Navigating Supply Chain Challenges and the Era of Automation
The pandemic exposed vulnerabilities in the global supply chain, leading to significant backlogs at major U.S. ports like Los Angeles and Long Beach, which handle 40% of all goods entering the country by water. This congestion has put pressure on the freight rail industry to maintain efficient movement of goods.
"When the supply chain is facing challenges…we’ve been working hard to do our part to help alleviate supply chain challenges facing this country, and that’s through operating twenty-four seven. It’s through working with our maritime and our trucking partners to keep goods moving, to stand up additional capacity and really try to keep the economy going."
However, the industry is also facing another significant challenge: automation. The rise of self-driving truck companies like Embark and Plus could disrupt the freight landscape, potentially cutting costs by as much as 70% per mile.

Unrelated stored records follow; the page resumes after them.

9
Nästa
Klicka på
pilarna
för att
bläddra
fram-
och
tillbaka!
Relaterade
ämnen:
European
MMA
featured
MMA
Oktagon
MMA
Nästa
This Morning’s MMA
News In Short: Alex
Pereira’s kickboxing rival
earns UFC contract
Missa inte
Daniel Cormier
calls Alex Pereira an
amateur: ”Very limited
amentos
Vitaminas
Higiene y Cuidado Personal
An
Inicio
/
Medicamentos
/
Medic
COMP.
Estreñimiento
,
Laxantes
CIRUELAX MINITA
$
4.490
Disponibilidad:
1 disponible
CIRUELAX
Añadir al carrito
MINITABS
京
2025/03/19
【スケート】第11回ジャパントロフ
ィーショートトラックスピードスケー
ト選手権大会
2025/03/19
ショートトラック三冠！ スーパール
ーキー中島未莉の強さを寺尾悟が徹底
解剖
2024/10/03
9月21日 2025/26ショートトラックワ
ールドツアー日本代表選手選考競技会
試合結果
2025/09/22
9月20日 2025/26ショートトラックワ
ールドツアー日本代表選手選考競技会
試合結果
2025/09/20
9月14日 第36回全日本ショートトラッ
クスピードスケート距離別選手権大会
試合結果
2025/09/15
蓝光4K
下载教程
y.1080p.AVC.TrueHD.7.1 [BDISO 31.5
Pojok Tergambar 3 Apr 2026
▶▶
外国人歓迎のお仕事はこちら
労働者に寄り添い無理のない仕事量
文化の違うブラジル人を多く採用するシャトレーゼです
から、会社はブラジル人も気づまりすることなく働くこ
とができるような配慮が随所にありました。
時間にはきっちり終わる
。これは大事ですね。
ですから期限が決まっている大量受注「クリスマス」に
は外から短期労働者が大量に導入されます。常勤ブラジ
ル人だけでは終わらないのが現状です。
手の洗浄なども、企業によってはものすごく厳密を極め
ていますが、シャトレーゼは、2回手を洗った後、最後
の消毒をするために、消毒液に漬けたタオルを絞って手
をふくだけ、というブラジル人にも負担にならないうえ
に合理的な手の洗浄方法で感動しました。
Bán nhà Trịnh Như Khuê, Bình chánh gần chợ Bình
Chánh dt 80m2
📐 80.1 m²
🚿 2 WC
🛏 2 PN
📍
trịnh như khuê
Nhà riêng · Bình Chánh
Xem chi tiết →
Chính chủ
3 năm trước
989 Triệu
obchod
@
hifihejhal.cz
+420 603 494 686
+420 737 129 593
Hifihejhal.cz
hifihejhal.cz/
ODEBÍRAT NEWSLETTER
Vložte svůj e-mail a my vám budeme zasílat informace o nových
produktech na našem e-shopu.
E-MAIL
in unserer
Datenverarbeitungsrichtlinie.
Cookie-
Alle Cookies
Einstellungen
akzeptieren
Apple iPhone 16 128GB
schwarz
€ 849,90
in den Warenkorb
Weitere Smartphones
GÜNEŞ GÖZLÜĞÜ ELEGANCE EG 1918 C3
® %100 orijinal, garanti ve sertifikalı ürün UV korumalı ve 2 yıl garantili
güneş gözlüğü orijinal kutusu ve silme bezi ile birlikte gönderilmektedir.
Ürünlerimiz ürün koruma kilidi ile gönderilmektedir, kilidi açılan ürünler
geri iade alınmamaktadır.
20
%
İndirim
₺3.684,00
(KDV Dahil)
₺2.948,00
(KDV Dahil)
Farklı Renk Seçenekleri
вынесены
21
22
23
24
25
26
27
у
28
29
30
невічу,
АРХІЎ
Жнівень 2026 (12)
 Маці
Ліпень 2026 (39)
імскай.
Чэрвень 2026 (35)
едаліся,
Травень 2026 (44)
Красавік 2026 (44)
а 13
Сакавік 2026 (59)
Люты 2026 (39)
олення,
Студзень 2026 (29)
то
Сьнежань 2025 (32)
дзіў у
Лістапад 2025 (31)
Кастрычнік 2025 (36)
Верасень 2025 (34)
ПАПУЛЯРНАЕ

"If that plays out, that’s going to put significant pressure on the railroads because they simply cannot maintain high pricing and really participate in that intermodal traffic."
Freight railroads are actively responding to this threat, investing in automation technology and exploring the potential of self-driving trains.
"We see an awful lot of emphasis on autonomous trucks, and I’m pretty sure within our lifetime we’ll see driverless trucks on the road. But we also then need to be able to automate the railroads to keep up with that."
"Ultimately, our answer to autonomous trucks is autonomous trains."
Labor Concerns and the Importance of Freight Rail
While automation poses a threat to the future of trucking jobs, the rail industry has its own set of labor concerns. The industry’s reliance on skilled labor, coupled with automation initiatives and union pushback on operational changes, have led to shrinking workforce numbers.
"There’s pressure to protect jobs. The regulators have to be very, very careful that we don’t end up back in the 1970s in 10 or 20 more years when the trucking industry has evolved, being highly innovative and automated, and rails are back holding the two-man crews because the federal government has said you will have a two-man crew rule."
Despite these challenges, the future of the freight rail industry remains bright. The projected growth in freight volume is expected to soar 50% by 2050, highlighting the critical role this network will continue to play in transporting goods both domestically and internationally.
"And it’s important that people realize that we’re out there working out on the network outside twenty-four seven. We’ve done that throughout the pandemic. We’ve done that throughout the supply chain challenges we’ve seen, and we’ll continue to do that into the future."